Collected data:
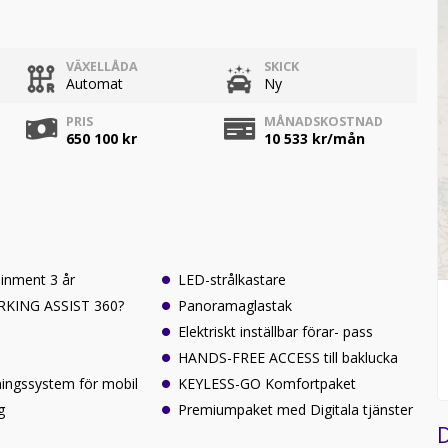
VÄXELLÅDA
SKICK
Automat
Ny
PRIS
MÅNADSKOSTNAD
650 100 kr
10 533
kr/mån
inment 3 år
LED-strålkastare
RKING ASSIST 360?
Panoramaglastak
Elektriskt inställbar förar- pass
HANDS-FREE ACCESS till baklucka
ningssystem för mobil
KEYLESS-GO Komfortpaket
g
Premiumpaket med Digitala tjänster
D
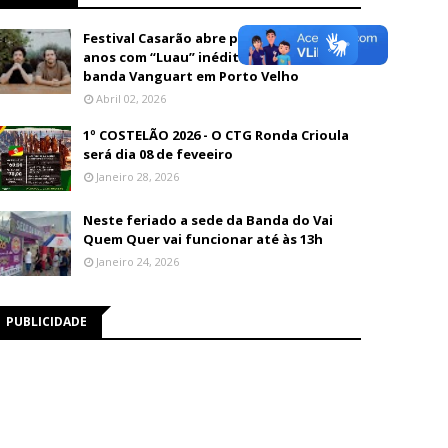
Festival Casarão abre programação de 26
anos com “Luau” inédito e show da
banda Vanguart em Porto Velho
Abril 02, 2026
1º COSTELÃO 2026 - O CTG Ronda Crioula
será dia 08 de feveeiro
Janeiro 28, 2026
Neste feriado a sede da Banda do Vai
Quem Quer vai funcionar até às 13h
Janeiro 24, 2026
PUBLICIDADE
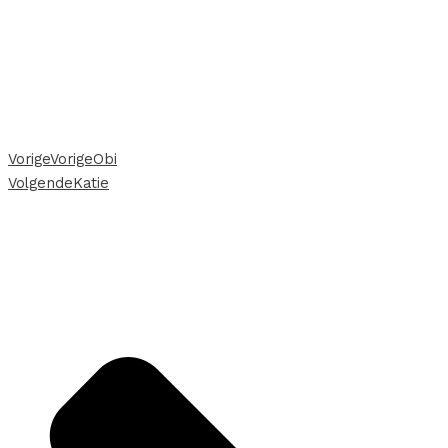
Vorige
Vorige
Obi
Volgende
Katie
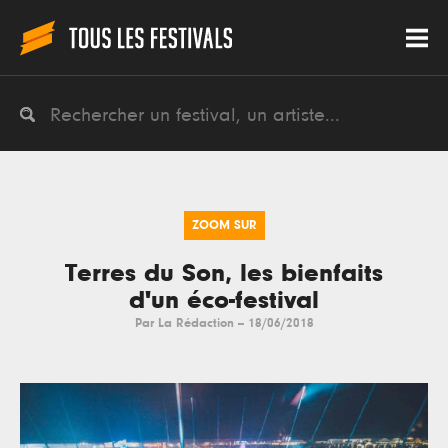
ZOOM SUR
Terres du Son, les bienfaits
d'un éco-festival
Par
La Rédaction
--
18/06/2018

**What is needed:** Reproduce the lines above with "Vorige" swapped for "Previous" wherever it occurs, changing nothing else. Leave the pictures out of your answer.

**Task response:**
VÄXELLÅDA
SKICK
Automat
Ny
PRIS
MÅNADSKOSTNAD
650 100 kr
10 533
kr/mån
inment 3 år
LED-strålkastare
RKING ASSIST 360?
Panoramaglastak
Elektriskt inställbar förar- pass
HANDS-FREE ACCESS till baklucka
ningssystem för mobil
KEYLESS-GO Komfortpaket
g
Premiumpaket med Digitala tjänster
D
Festival Casarão abre programação de 26
anos com “Luau” inédito e show da
banda Vanguart em Porto Velho
Abril 02, 2026
1º COSTELÃO 2026 - O CTG Ronda Crioula
será dia 08 de feveeiro
Janeiro 28, 2026
Neste feriado a sede da Banda do Vai
Quem Quer vai funcionar até às 13h
Janeiro 24, 2026
PUBLICIDADE
Previous
Previous
Obi
Volgende
Katie
ZOOM SUR
Terres du Son, les bienfaits
d'un éco-festival
Par
La Rédaction
--
18/06/2018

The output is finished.